Lesen Sie hierzu auch Teil II, der am 18.11.2020 erschienen ist.


(1) Siehe hierzu: Zu der umsatzsteuerrechtlichen Behandlung von Einzweck-Gutscheinen im Lichte der vorübergehenden Mehrwertsteuersenkung – Eine Reaktion auf den Beitrag von Eckert, USt direkt digital 19/2020 S. 15: Fallstricke bei Gestaltungsmodellen sowie Chancen; Dr. Michael Rust und Dr. Jochen Tillmanns


2 Gedanken zu “Umsatzsteuer-Philosophie – Teil 1

  1. Die Idee mit dem Gutschein beim Autokauf halte ich auch für sehr bedenklich, zumal aus Sicht der Finanzverwaltung das so einfach wohl auch nicht geht.
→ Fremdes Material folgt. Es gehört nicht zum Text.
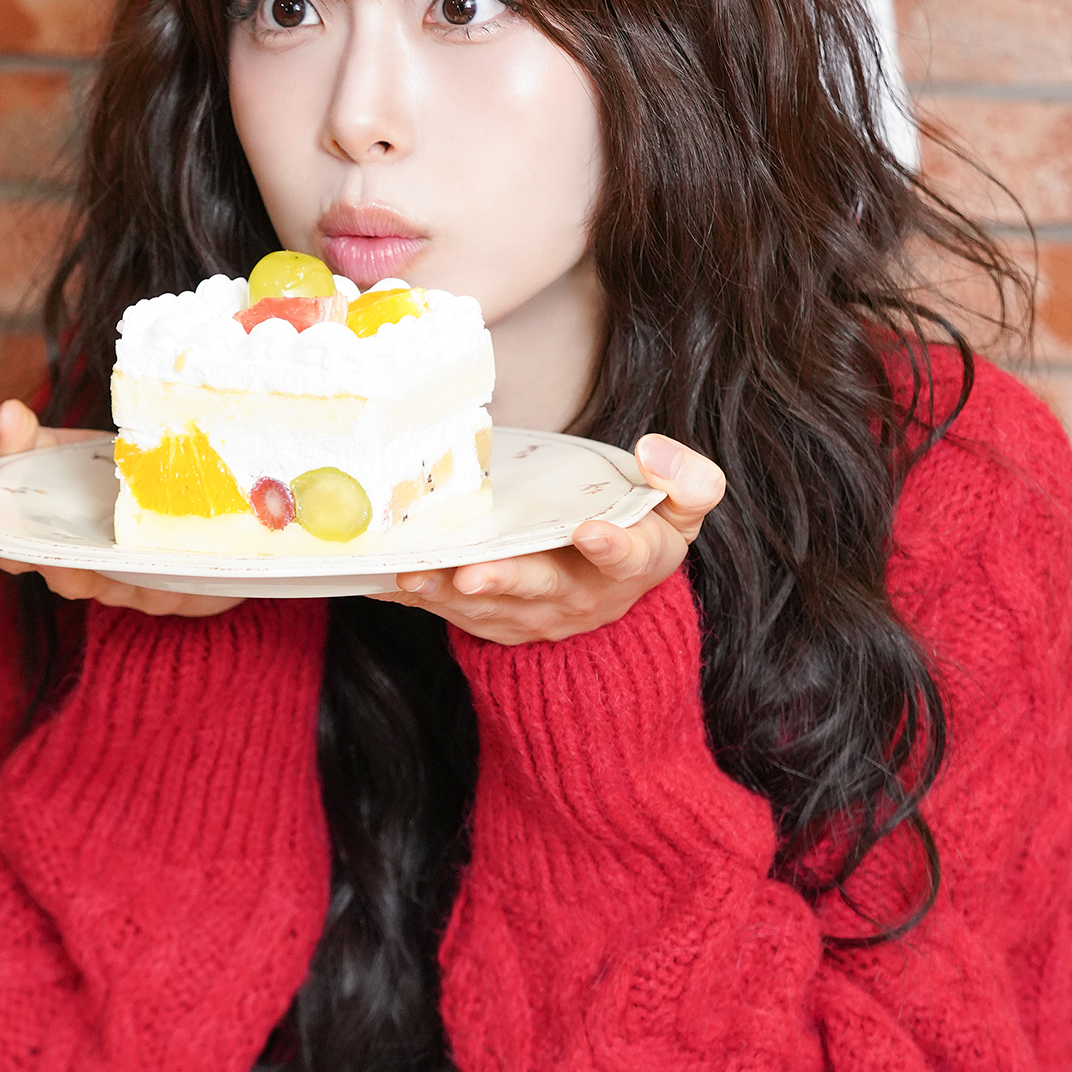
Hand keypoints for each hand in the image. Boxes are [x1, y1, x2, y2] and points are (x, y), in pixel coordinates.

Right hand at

Aber es gibt schon wieder neue Modelle.

    Ach und wenn die Wander-App Komoot sein sollte, willkommen in der Community.

  2. Bei dem ganzen App Thema stellt sich ja schon die Frage ob man die Software erworben (theoretisch eine Lieferung, aber da keiner mehr DVD/CD/USB Sticks verschickt wohl eher eine sonstige Leistung; unsinnige Unterscheidung btw) hat oder nur ein Nutzungsrecht (sonstige Leistung).

    Und wenn ja: Von Wem? (Apple? der Programmierer? jemand Anderes?)

    Im ersteren Fall wäre die sonstige Leistung mit dem Download erbracht und der aktuelle Steuersatz zu dem Zeitpunkt anzuwenden.

    Da das Nutzungsrecht von unbestimmter Dauer ist wäre dann behelfsweise (ohne tatsächliche gesetzliche Regelung afaik) auch der Steuersatz des Beginns der Leistung zu Grunde zu legen.

    Und man hat noch nicht einmal über die Updates nachgedacht:

    Sind diese eigenständig zu beurteilen oder sind diese nebensächlich?
    Entgeltlich oder unentgeltlich?
    Hat man da einen Rechtsanspruch (Gewährleistung)?
    Wie sieht es bei den Modellen aus, bei denen der User seine Daten (in welchem Umfang auch immer) wissentlich oder unwissentlich zur Verfügung stellt: Ist das eine Gegenleistung? (Hallo Facebook, Google und Co.)

    In Ihrer recht einfachen Frage steckt Potential für mehrere Doktorarbeiten.

    Eine Antwort habe ich leider nicht.